I'm seeing more and more people reach out to me who say that they have taken the test and they identify themselves as fearful avoidants. Fearful avoidants can get to an extreme where they won't be able to show up and be present in their relationship because they're so fixated on not getting it wrong. They even show up the same way in their careers or if they decide to have kids. In any of those areas in life they really struggle to be locked down or committed to something long term.

This may not be for everyone, and some of you may disagree, but that's okay. From my experience, my perception, and the things that I've experienced as far as coaching and my own personal life, what I see for the fearful avoidant people and their career paths is they choose jobs that are more flexible. They choose jobs that have a lot of variety. They may choose unconventional jobs. After they’ve been in a job for a while they start to feel like a caged animal and they need to get out.
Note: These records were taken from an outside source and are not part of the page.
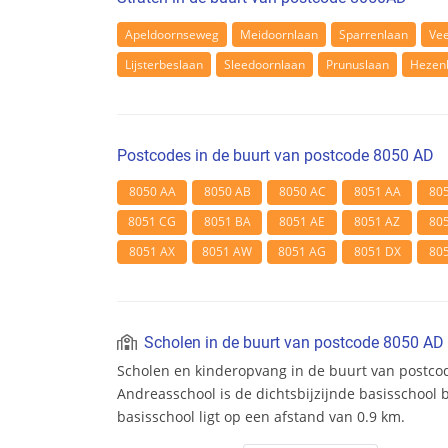
Apeldoornseweg
Meidoornlaan
Sparrenlaan
Ve
Lijsterbeslaan
Sleedoornlaan
Prunuslaan
Hezen
Postcodes in de buurt van postcode 8050 AD
8050 AA
8050 AB
8050 AC
8051 AA
80
8051 CG
8051 BA
8051 AE
8051 AZ
80
8051 AX
8051 AW
8051 AG
8051 DX
80
Scholen in de buurt van postcode 8050 AD
Scholen en kinderopvang in de buurt van postcod
Andreasschool is de dichtsbijzijnde basisschool 
basisschool ligt op een afstand van 0.9 km.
They always have this thought in the back of their mind about whether they are making the right choice or if they are on the right career path. You'll see them as entrepreneurs, baristas, people who travel a lot, photographers, etc. 
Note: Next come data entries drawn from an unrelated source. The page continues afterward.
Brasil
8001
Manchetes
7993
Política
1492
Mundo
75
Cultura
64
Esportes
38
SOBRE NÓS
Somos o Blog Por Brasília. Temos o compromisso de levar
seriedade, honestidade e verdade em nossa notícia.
When you think about the fearful avoidant getting into a relationship they're going to have the same type of reservations about making the right choice. This is all going back to their subconscious programming during their developmental stages. They likely weren't shown consistency. They were probably in really toxic and unhealthy environments. This isn't 100% of them, but this is just what I've seen from people that I’ve worked with who identify themselves as fearful avoidants.

As far as women that I've worked with that are fearful avoidants, some of the patterns that I've seen are they have come from relationships that were either unhealthy where they were habitually cheated on or it was toxic. They may have a couple different baby’s fathers that they thought the relationships were going to work out and go the distance and it ended up not working out because either trust was broken, or the guy may have been narcissistic. Or they may have been raised by parents that were narcissistic, and they have a hard time trusting someone in the future.
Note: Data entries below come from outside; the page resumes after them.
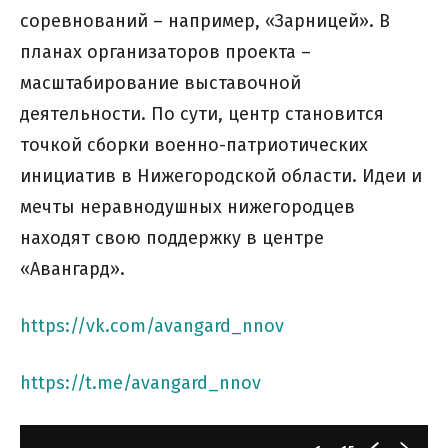
соревнований – например, «Зарницей». В
планах организаторов проекта –
масштабирование выставочной
деятельности. По сути, центр становится
точкой сборки военно-патриотических
инициатив в Нижегородской области. Идеи и
мечты неравнодушных нижегородцев
находят свою поддержку в центре
«Авангард».
https://vk.com/avangard_nnov
https://t.me/avangard_nnov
They have a hard time settling down or and making that commitment last a long time. They're so used to not being able to trust people and being ambivalent because of the type of experiences that they've had in the past. What I usually try to tell them is to give these people chances. Follow the 90-day rule that I talk about a lot because what I often see is a lot of these people have identified themselves as being anxious preoccupied in the past where they really latch on to their guy and they really engulf that person. After a while the relationship ends up turning toxic and they end up getting pushed away, or they end up sabotaging the relationship.

I see this more around women that are mid or early 30s. They start to get this feeling as if they’ll never find that person that they can trust and fully be vulnerable with. What then happens is they end up not being able to be present and when the relationship looks like it's about to go somewhere, and it looks like this person is going to be a healthy option for them, they end up imploding their relationship or pull away and take time for themselves.

When it comes to the men I see a lot of men struggle because they also had some trust issues in the past. Or as a kid they may have felt like they were emasculated by one of their parents, or one of the parents may have not been around. I see this especially with guys that didn't have their father figure around. They didn't have someone to show them what healthy relationships looked like. 

These are some of the patterns I've seen from the guys that show up as fearful avoidants. For the ones that were anxious preoccupied men in the past, they end up losing trust in women and they end up turning into players. There's a concept that talks about spinning plates and they end up doing that after they were someone who was an anxious person and now they're fearful.

What that looks like to me is guys that are becoming more fearful avoidant because they just don't want to make that commitment and find themselves in a situation where they have their heart torn in pieces. What I have learned is a lot of those guys have a hard time recovering from that breakup. What I recommend for them to do is to make sure that they find a good therapist that understands attachment theory or a good counselor that's going to help them uproot some of that negative gunk that is wired into them.

Our experiences affect how we tend to show up so people go into these situations with the best intentions in mind, but you have to understand that a lot of the way you operate is run by your subconscious mind. Your subconscious mind is responsible for at least 95 percent of the way you operate. You can try to five percent your way into making this commitment work. Or you can try to promise this person something that you know subconsciously you really can't do because you're still terrified of making that commitment and being able to show up in a way so that person doesn't want to leave you.